Passage:
How to Make Change Easy (With Smarter Habits)

In many situations, making changes is hard. Learn how to make change easy by going with smarter habits.

How to Make Change Easy (With Smarter Habits)

How to Make Change Easy (With Smarter Habits)

In today’s article, I'm going to discuss actual ways to build better habits in your life. I'm gonna be diving into seven ideas that will help you to build habits that are generally just more impactful, that are easier for you to stick to. And that will just help you to build habits that make more sense. Because a lot of people are out here building habits in a way that just does not make sense. That's what we're not gonna do.

Choose Your Habits With Intention

Never have I ever had a habit that has worked when I picked it from a list of 20 habits of successful people. Habits work when you find a problem in your life. Maybe you are lacking energy, maybe you are lacking inspiration, and then you find a habit that fixes that problem.

Take out the habit of meditation because it's good for you. But if you notice how unkind you're speaking to yourself, and you decide that you're going to do a self-compassion meditation for 5 minutes every day to rewire the neural pathways in your brain for self-love, you're simply in with a way better chance. 

Habits work when you pick value-based habits. So if you are a person who loves to read and loves to learn, the habit of reading 20 pages per day is going to work better for you than it might for some other people. The more aligned your habits are with your values, the more likely you are to stick with them.

A few examples of value-based habits are if you have a value of connection, setting a habit to calling your parents once a week is going to suit you. If you have a value of growth, the habit of monthly planning for your goals is going to suit you.

(Chart reading exercises)
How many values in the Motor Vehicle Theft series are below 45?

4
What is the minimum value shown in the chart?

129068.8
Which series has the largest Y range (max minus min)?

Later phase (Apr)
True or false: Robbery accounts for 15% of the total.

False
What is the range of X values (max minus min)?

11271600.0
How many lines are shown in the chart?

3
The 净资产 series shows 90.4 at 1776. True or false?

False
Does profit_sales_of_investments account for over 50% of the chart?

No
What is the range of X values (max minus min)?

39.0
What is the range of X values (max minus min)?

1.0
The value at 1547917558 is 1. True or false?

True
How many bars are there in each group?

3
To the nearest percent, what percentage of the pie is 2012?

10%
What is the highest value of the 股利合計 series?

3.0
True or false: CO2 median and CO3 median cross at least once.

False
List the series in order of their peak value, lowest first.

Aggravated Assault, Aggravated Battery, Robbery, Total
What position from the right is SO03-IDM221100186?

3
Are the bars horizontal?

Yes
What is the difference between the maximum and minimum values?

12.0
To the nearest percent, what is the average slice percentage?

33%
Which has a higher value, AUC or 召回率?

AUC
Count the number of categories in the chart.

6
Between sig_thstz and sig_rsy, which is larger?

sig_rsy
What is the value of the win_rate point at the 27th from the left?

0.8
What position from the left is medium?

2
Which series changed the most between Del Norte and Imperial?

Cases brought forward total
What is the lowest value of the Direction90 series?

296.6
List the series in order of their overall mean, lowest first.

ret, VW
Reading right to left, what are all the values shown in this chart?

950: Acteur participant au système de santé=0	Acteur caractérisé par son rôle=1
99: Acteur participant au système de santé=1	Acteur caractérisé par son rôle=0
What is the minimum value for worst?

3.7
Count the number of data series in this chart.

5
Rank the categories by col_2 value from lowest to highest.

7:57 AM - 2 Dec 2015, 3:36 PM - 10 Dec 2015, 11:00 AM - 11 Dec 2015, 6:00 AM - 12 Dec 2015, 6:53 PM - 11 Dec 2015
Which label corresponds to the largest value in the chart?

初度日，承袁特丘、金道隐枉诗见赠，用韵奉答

Tasks to perform:
1. Using the habits article, explain in one to three sentences why reading 20 pages a day suits someone who loves to read and learn better than it might suit other people.
2. Extend the article on building smarter habits, starting right after its last sentence.
None of the items are needed for these tasks.

Responses to the tasks:
1. Reading fits that person's values, and the article says that the more closely your habits match your values, the more likely you are to stick with them.

2.
Choose High-Impact Habits

My favorite kind of habit that I think of as the most impactful and purposeful are push habits. So a push habit is something that either creates more time, money, a better mindset, more energy, making your other goals way easier to accomplish, or it achieves multiple goals, usually like a domino effect.

A push habit can be as simple as filling out a daily planner every night. You complete your daily planner. You wake up with more clarity. So you get more done because you're getting more done you are generally less stressed. You're also planning and time to work on your goals. So your goals are getting done with more consistency. It's a habit that has a huge knock-on effect. 

Look At Your Habit From New Angle

When you start thinking about habits that you want to embrace, you usually have one idea of how a habit looks. You want to write a book so a writing habit to you looks like waking up at 6 am, writing your 250 words, getting on with life. But your writing habit might also look like heading to a coffee shop after work, alternating between one day of writing, one day of researching, one day of editing.

It might look like you're going to the nearest park every lunchtime. One day you write down a few bullet points. The next day you flush that out into a paragraph. When you attach yourself to one specific way of performing a habit, you cut out so many options. And amongst that pile of options that could be something that's way more suited to you that you'd be much more likely to stick to.

Approach Your Habits With Curiosity

A lot of research has been done on performance-only goals like going to the gym five times a week versus learning focus goals, like discovering how to get your body moving regularly and consistently. Unsurprisingly, when you approach your goals with this mindset of curiosity, with this mindset of I'm going to learn something new about myself, I'm going to discover how I work best. You’ve got the way more internal motivation. You are more persistent, and you are more resilient when you face challenges.

If you are starting a new habit, have questions on your mind like, how can I do this in a way that is really enjoyable for me? How can I make this more sustainable for me? What's going to make me more likely to keep going back to this habit? Don't rush the answers, but sit with those kinds of questions.

Focus On a Concrete and Quick Way

The next thing you'll wish to do is focus on a concrete and quick way that your life is going to be enhanced by said habit. For example, the habit of writing every day might just make you feel good. For me, I know when I'm taking notes, I feel energized. Focus on that versus writing every day to eventually produce a book.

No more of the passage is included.